> [Work instructions]
Drop every picture. Return the rest of the entries exactly.

Items listed in a dataset
■ ■ ■
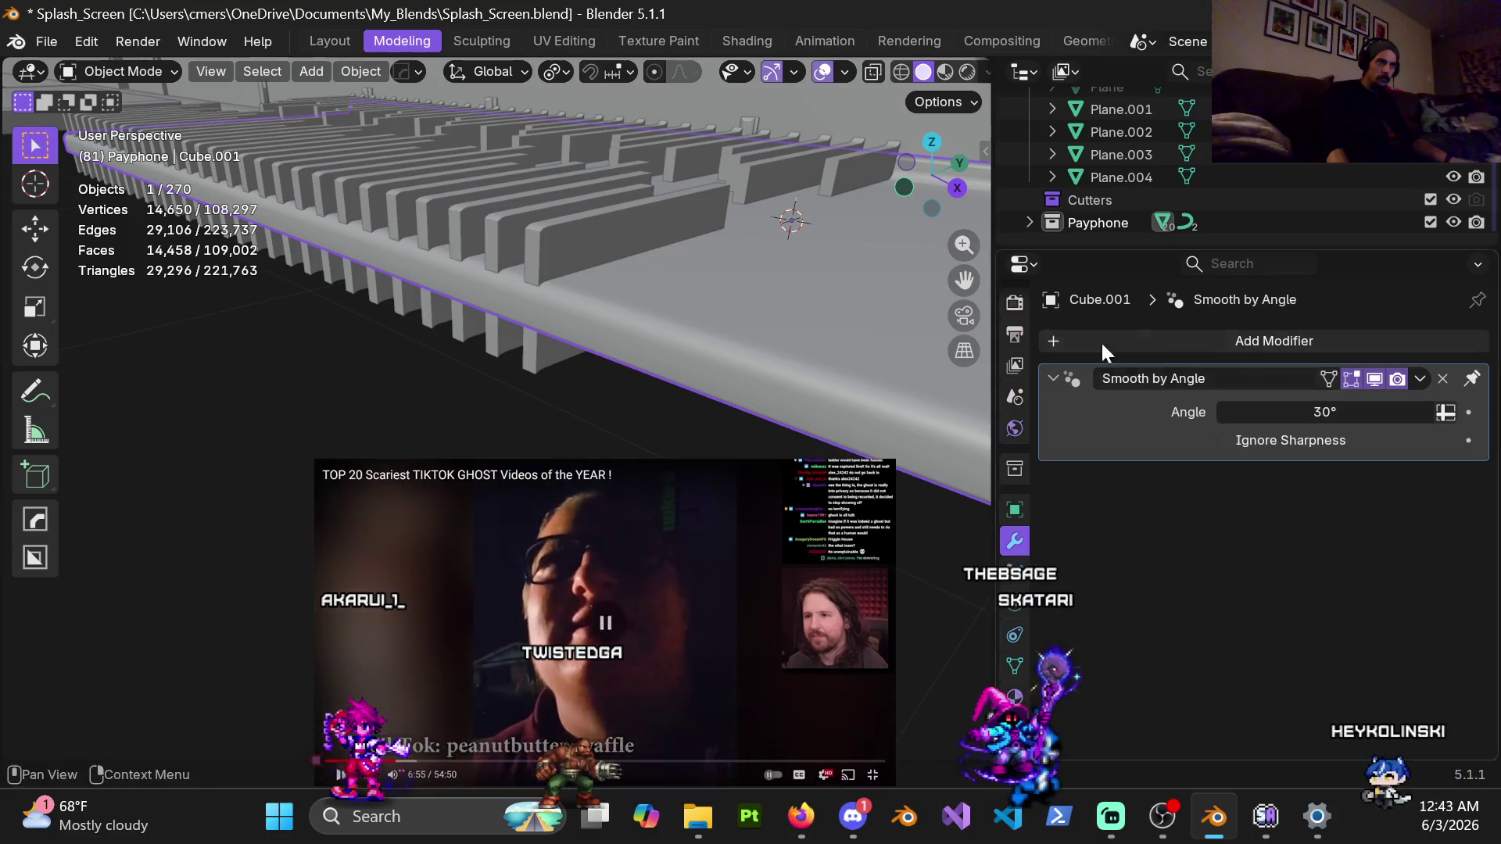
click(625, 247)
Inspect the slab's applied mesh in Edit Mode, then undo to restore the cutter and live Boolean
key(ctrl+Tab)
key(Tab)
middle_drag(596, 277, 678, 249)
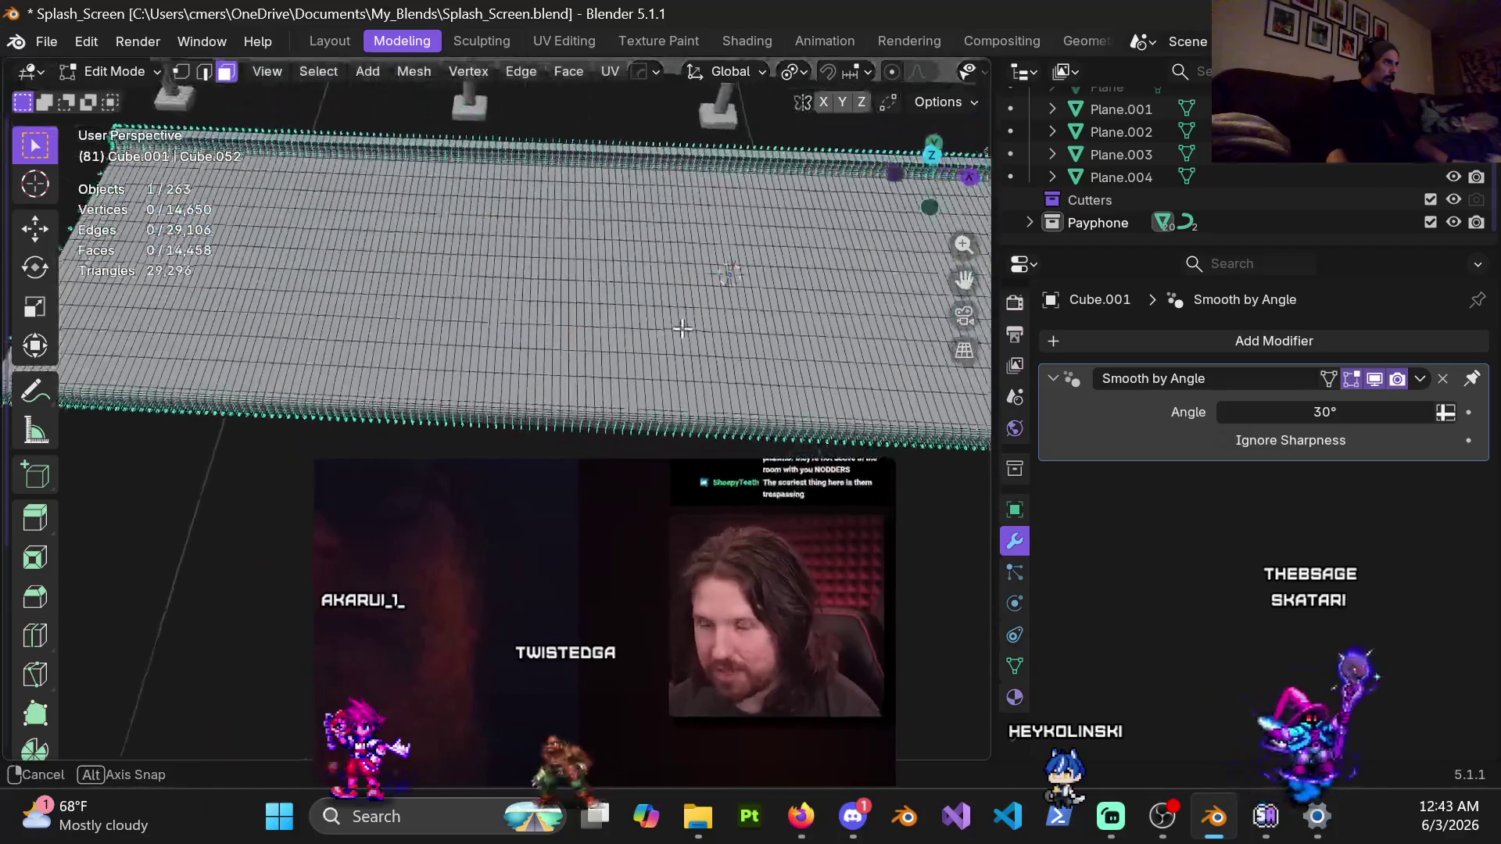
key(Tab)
■ ■ ■
> [Response]
click(625, 247)
Inspect the slab's applied mesh in Edit Mode, then undo to restore the cutter and live Boolean
key(ctrl+Tab)
key(Tab)
middle_drag(596, 277, 678, 249)
key(Tab)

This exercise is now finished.